Teen Titans #16 review
Teen Titans #16, written by Marv Wolfman with artwork by Tom Derenick and Trevor Scott, is the first comic following the Super Sons of Tomorrow arc which left the team in a rocky place. After their confrontation with Savior (a future Tim Drake, seeking to kill Superboy), they find that they haven't been working well as a team and struggle to trust one another. This distrust plays into their decision to not allow Superboy to join their ranks. Unfortunately this latest issue of Teen Titans doesn’t follow up on any of this, instead opts for a mundane one-shot.

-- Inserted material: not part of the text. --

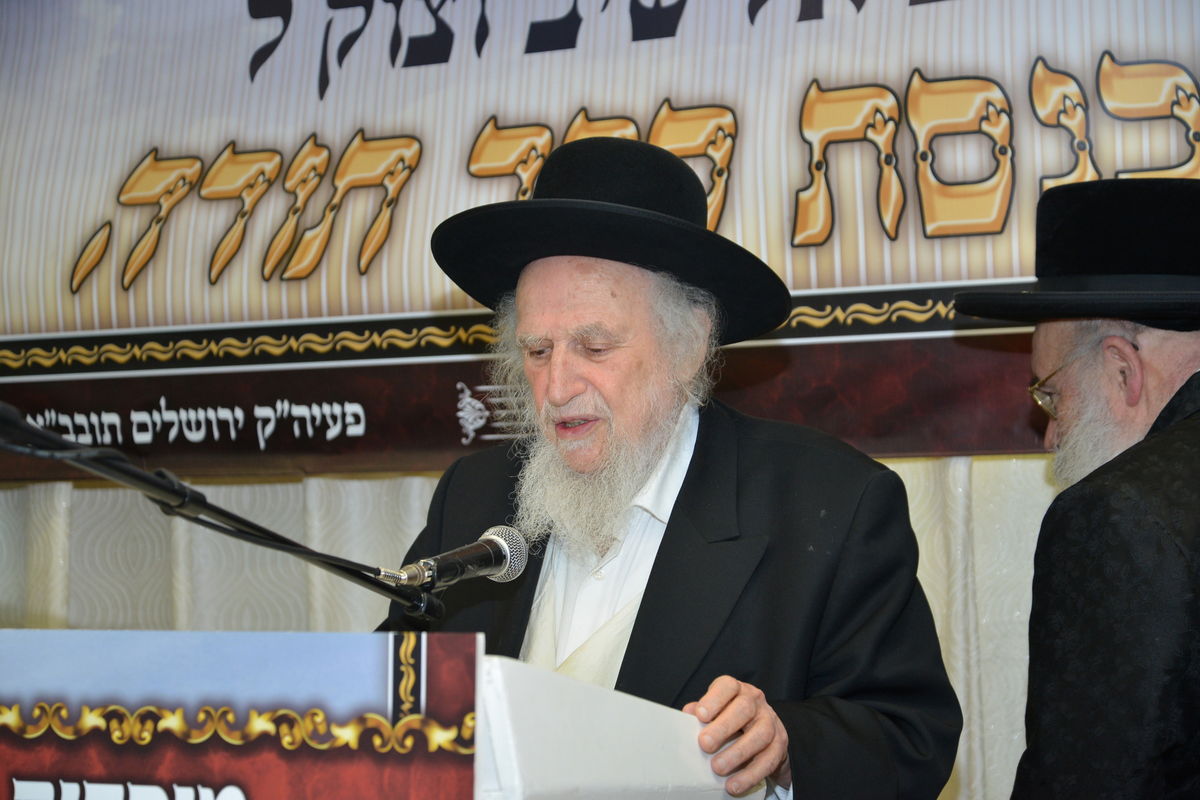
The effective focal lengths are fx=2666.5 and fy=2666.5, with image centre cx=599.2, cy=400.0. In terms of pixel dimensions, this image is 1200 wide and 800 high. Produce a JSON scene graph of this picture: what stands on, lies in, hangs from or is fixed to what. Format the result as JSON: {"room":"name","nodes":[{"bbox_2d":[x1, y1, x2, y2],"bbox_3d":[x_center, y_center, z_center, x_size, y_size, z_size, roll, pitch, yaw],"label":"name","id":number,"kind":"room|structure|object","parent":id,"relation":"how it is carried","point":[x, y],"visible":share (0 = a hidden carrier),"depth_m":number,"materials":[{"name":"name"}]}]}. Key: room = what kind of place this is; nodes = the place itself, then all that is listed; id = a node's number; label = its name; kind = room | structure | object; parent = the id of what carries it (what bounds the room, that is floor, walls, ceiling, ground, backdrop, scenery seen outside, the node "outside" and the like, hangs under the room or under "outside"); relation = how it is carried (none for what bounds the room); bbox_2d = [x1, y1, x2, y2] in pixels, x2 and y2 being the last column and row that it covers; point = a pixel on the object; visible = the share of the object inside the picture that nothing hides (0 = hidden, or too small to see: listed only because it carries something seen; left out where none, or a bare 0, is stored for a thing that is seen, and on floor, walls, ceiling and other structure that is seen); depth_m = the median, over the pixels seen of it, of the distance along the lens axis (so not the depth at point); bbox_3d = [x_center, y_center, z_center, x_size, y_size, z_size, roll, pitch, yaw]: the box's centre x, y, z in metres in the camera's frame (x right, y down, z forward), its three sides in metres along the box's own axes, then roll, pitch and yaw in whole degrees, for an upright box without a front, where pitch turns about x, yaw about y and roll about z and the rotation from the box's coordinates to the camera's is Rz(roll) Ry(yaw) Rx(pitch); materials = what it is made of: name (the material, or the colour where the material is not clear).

The story is solely focused on Starfire, but not in any meaningful way. Usually, a spoiler alert is called for, but, unfortunately, there’s nothing to spoil. While fighting a villain alongside Beast Boy and Raven, Starfire is being watched and examined by an unseen force. After the confrontation Starfire becomes concerned when Beast Boy implies that she is too old to understand certain things. This really bothers Kory, going so far as to believe that they actually hate her.
Meanwhile, citizens are being taken over by the same unseen force and are made to fight and detain Starfire. Captured and bound, Kory wakes up in the clutches of a reptilian, alien race that wants to study and experiment on her. She breaks free and fights her way out, having to also fight Beast Boy and Raven, who apparently were taken over off panel. Standard fighting ensues until the aliens are defeated and her teammates are freed of their mind control. After the battle Starfire asks Beast Boy why he and Raven dislike her. Of course, they don’t, Beast Boy simply wanted advice on his dating profile and didn’t think Starfire would be able to assist. Feeling better, Starfire smiles and flies off into the sunset.
This is an underwhelming follow up to the previous crossover. What could have been an opportunity to embellish on the conflicted feelings of the Titans ends up being a completely forgettable experience with nothing to do with anything. There’s not really any character development with Starfire, if anything, kind of feels like a step backwards from her more commanding presence in previous issues. This is obviously a filler until the next big storyline but that doesn’t excuse a comic being so unremarkable. This is especially disappointing coming from Marv Wolfman who some would say defined the Teen Titans.
Tom Derenick, Trevor Scott, and Jim Charalanmpidis helm the artwork as penciller, inker, colorist, respectively and its fine. It doesn’t distract from the storytelling nor does it enhance in any way. Hopefully moving forward the series will go back to using more unique styles as it did in the beginning with Khoi Pham and Jonboy Meyers. In the end this issue is inoffensive and uninteresting both in its writing and its art. If there’s any comic to skip this week, this is it.